A picture-free, exact copy of all the records below is the goal.

» INPUT FOR THIS TASK
- - - - - - -
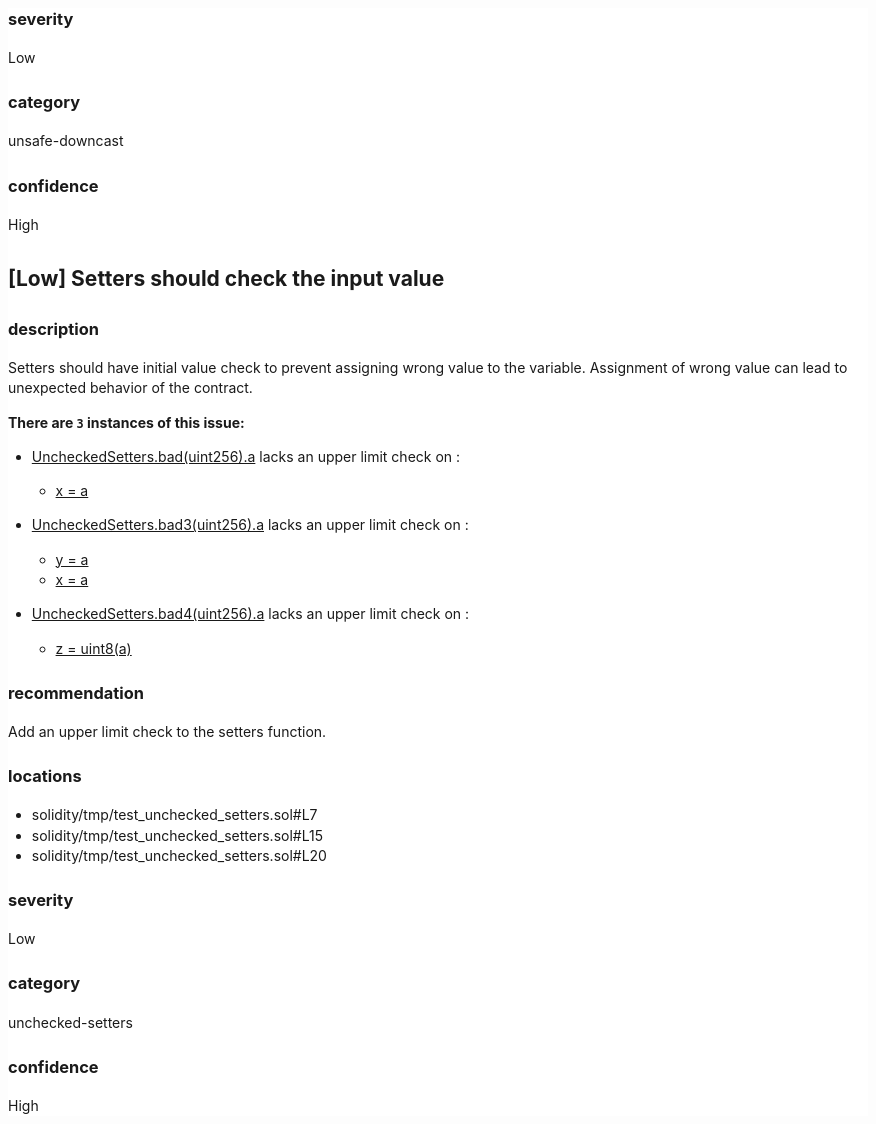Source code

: ### severity
Low

### category
unsafe-downcast

### confidence
High

## [Low] Setters should check the input value

### description

Setters should have initial value check to prevent assigning wrong value to the variable. 
Assignment of wrong value can lead to unexpected behavior of the contract.


**There are `3` instances of this issue:**

- [UncheckedSetters.bad(uint256).a](solidity/tmp/test_unchecked_setters.sol#L7) lacks an upper limit check on :
	- [x = a](solidity/tmp/test_unchecked_setters.sol#L8)

- [UncheckedSetters.bad3(uint256).a](solidity/tmp/test_unchecked_setters.sol#L15) lacks an upper limit check on :
	- [y = a](solidity/tmp/test_unchecked_setters.sol#L17)
	- [x = a](solidity/tmp/test_unchecked_setters.sol#L16)

- [UncheckedSetters.bad4(uint256).a](solidity/tmp/test_unchecked_setters.sol#L20) lacks an upper limit check on :
	- [z = uint8(a)](solidity/tmp/test_unchecked_setters.sol#L21)


### recommendation

Add an upper limit check to the setters function.


### locations
- solidity/tmp/test_unchecked_setters.sol#L7
- solidity/tmp/test_unchecked_setters.sol#L15
- solidity/tmp/test_unchecked_setters.sol#L20

### severity
Low

### category
unchecked-setters

### confidence
High
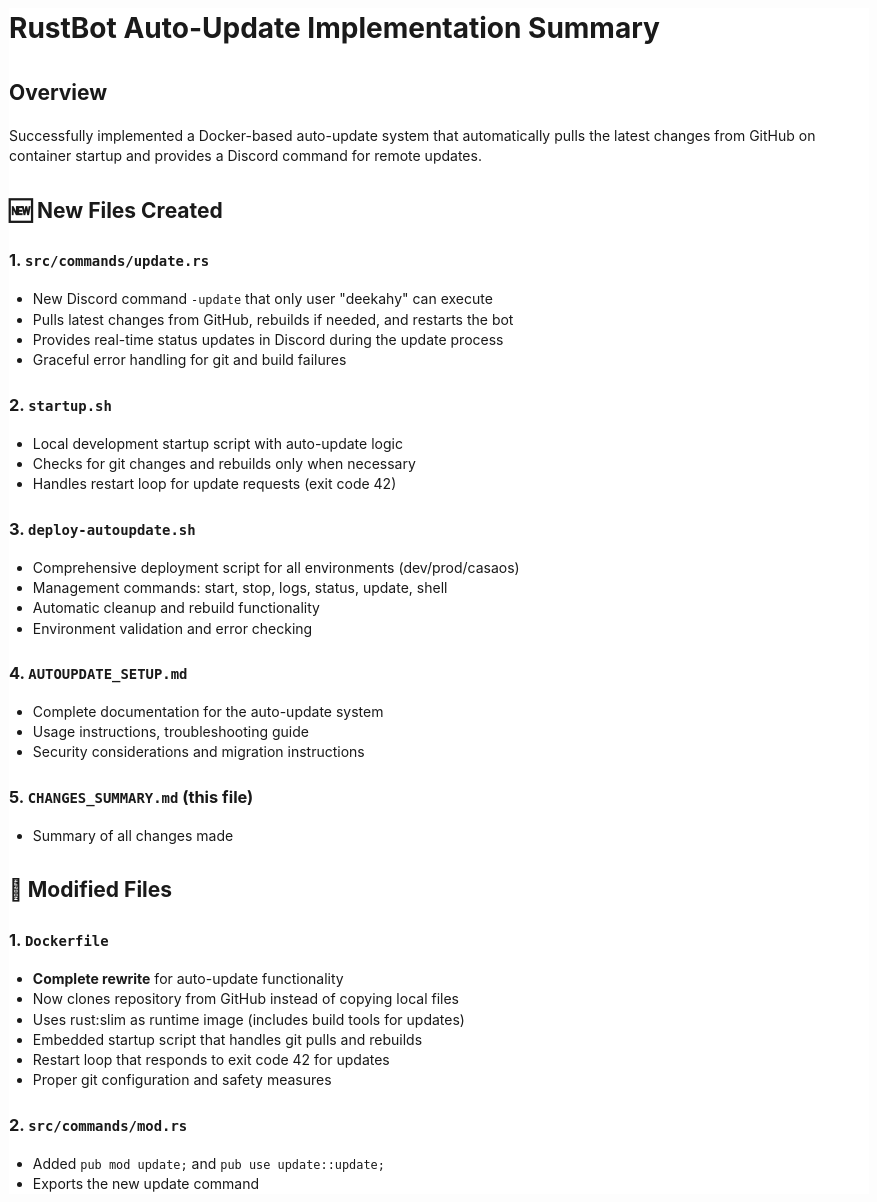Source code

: # RustBot Auto-Update Implementation Summary

## Overview

Successfully implemented a Docker-based auto-update system that automatically pulls the latest changes from GitHub on container startup and provides a Discord command for remote updates.

## 🆕 New Files Created

### 1. `src/commands/update.rs`
- New Discord command `-update` that only user "deekahy" can execute
- Pulls latest changes from GitHub, rebuilds if needed, and restarts the bot
- Provides real-time status updates in Discord during the update process
- Graceful error handling for git and build failures

### 2. `startup.sh`
- Local development startup script with auto-update logic
- Checks for git changes and rebuilds only when necessary
- Handles restart loop for update requests (exit code 42)

### 3. `deploy-autoupdate.sh`
- Comprehensive deployment script for all environments (dev/prod/casaos)
- Management commands: start, stop, logs, status, update, shell
- Automatic cleanup and rebuild functionality
- Environment validation and error checking

### 4. `AUTOUPDATE_SETUP.md`
- Complete documentation for the auto-update system
- Usage instructions, troubleshooting guide
- Security considerations and migration instructions

### 5. `CHANGES_SUMMARY.md` (this file)
- Summary of all changes made

## 🔄 Modified Files

### 1. `Dockerfile`
- **Complete rewrite** for auto-update functionality
- Now clones repository from GitHub instead of copying local files
- Uses rust:slim as runtime image (includes build tools for updates)
- Embedded startup script that handles git pulls and rebuilds
- Restart loop that responds to exit code 42 for updates
- Proper git configuration and safety measures

### 2. `src/commands/mod.rs`
- Added `pub mod update;` and `pub use update::update;`
- Exports the new update command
- - - - - - -
» ANSWER BOX
Source code

: ### severity
Low

### category
unsafe-downcast

### confidence
High

## [Low] Setters should check the input value

### description

Setters should have initial value check to prevent assigning wrong value to the variable. 
Assignment of wrong value can lead to unexpected behavior of the contract.


**There are `3` instances of this issue:**

- [UncheckedSetters.bad(uint256).a](solidity/tmp/test_unchecked_setters.sol#L7) lacks an upper limit check on :
	- [x = a](solidity/tmp/test_unchecked_setters.sol#L8)

- [UncheckedSetters.bad3(uint256).a](solidity/tmp/test_unchecked_setters.sol#L15) lacks an upper limit check on :
	- [y = a](solidity/tmp/test_unchecked_setters.sol#L17)
	- [x = a](solidity/tmp/test_unchecked_setters.sol#L16)

- [UncheckedSetters.bad4(uint256).a](solidity/tmp/test_unchecked_setters.sol#L20) lacks an upper limit check on :
	- [z = uint8(a)](solidity/tmp/test_unchecked_setters.sol#L21)


### recommendation

Add an upper limit check to the setters function.


### locations
- solidity/tmp/test_unchecked_setters.sol#L7
- solidity/tmp/test_unchecked_setters.sol#L15
- solidity/tmp/test_unchecked_setters.sol#L20

### severity
Low

### category
unchecked-setters

### confidence
High
Source code

: # RustBot Auto-Update Implementation Summary

## Overview

Successfully implemented a Docker-based auto-update system that automatically pulls the latest changes from GitHub on container startup and provides a Discord command for remote updates.

## 🆕 New Files Created

### 1. `src/commands/update.rs`
- New Discord command `-update` that only user "deekahy" can execute
- Pulls latest changes from GitHub, rebuilds if needed, and restarts the bot
- Provides real-time status updates in Discord during the update process
- Graceful error handling for git and build failures

### 2. `startup.sh`
- Local development startup script with auto-update logic
- Checks for git changes and rebuilds only when necessary
- Handles restart loop for update requests (exit code 42)

### 3. `deploy-autoupdate.sh`
- Comprehensive deployment script for all environments (dev/prod/casaos)
- Management commands: start, stop, logs, status, update, shell
- Automatic cleanup and rebuild functionality
- Environment validation and error checking

### 4. `AUTOUPDATE_SETUP.md`
- Complete documentation for the auto-update system
- Usage instructions, troubleshooting guide
- Security considerations and migration instructions

### 5. `CHANGES_SUMMARY.md` (this file)
- Summary of all changes made

## 🔄 Modified Files

### 1. `Dockerfile`
- **Complete rewrite** for auto-update functionality
- Now clones repository from GitHub instead of copying local files
- Uses rust:slim as runtime image (includes build tools for updates)
- Embedded startup script that handles git pulls and rebuilds
- Restart loop that responds to exit code 42 for updates
- Proper git configuration and safety measures

### 2. `src/commands/mod.rs`
- Added `pub mod update;` and `pub use update::update;`
- Exports the new update command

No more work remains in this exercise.